Malvertising: The Latest Malware Threat

Nov 10, 2015

Malvertising: The Latest Malware Threat

BY Chris Brunau

Cybersecurity

There’s a new threat when it comes to malware. Malvertising uses third-party ads on legitimate websites to infect computers with little to no interaction.

According to Computerworld, malvertising can exploit zero-day vulnerabilities in Adobe Flash to run commands through the browser on the victim computer’s operating system. The virus is also difficult to detect because of additional encryption.

Similar to the Stagefright vulnerability on Android devices from this past summer, this vulnerability is unique because it doesn’t take a large amount of user interaction to infect a computer. With Stagefright, a simple text message could infect an Android device, without even being opened by the recipient. And before you knew it, any trace of the message and infection would be gone.

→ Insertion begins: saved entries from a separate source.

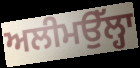
ਅਲੀਮਉੱਲ੍ਹਾ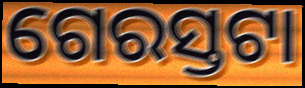
ଗେରସ୍ତଟା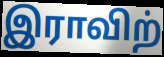
இராவிற்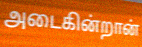
அடைகின்றான்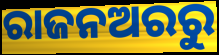
ରାଜନଅରରୁ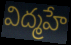
విద్మహే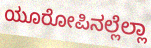
ಯೂರೋಪಿನಲ್ಲೆಲ್ಲಾ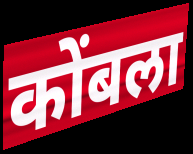
कोंबला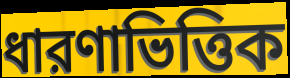
ধারণাভিত্তিকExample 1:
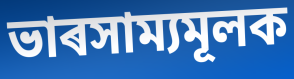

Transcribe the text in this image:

ভাৰসাম্যমূলক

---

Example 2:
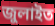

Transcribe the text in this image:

জুলাইত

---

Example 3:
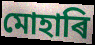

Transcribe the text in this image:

মোহাৰি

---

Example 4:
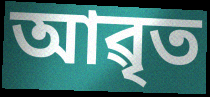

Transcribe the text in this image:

আৱৃত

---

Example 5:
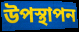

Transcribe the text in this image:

উপস্থাপনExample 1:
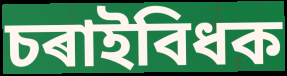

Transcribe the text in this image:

চৰাইবিধক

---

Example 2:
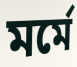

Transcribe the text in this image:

মৰ্মে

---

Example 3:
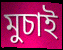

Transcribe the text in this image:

মুচাই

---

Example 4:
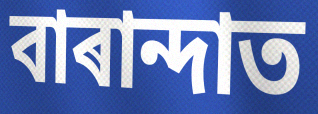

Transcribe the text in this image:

বাৰান্দাত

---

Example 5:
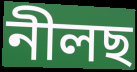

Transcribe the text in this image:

নীলছ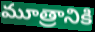
మూత్రానికి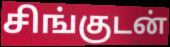
சிங்குடன்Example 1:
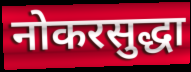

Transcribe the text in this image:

नोकरसुद्धा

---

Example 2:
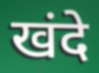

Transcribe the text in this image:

The malware known as Angler Malware is particularly frightening because it can be found on mainstream news sites (e.g. The Wall Street Journal) as opposed to less credible websites where one would typically encounter malware, so web filtering won’t save the day.

As Wired points out, no one expects to be infected with a virus when visiting sites like YouTube and Reuters, and this is exactly what malvertising relies on. They use trusted destinations ‘as a lure’ before attacking the unsuspecting user.

This brings up a unique challenge for users and IT professionals. Typically, there was a rule of thumb to follow to decrease your chances of coming across malvertising. However, this changes the game in that you can’t predict where you may be infected. While it may be impossible to avoid malvertising all together, your best bet is to of course have the most up-to-date anti-virus software, and as always make sure you have a BCDR solution in place. In the event your data is corrupted, you want to be able to avoid costly downtime and data loss.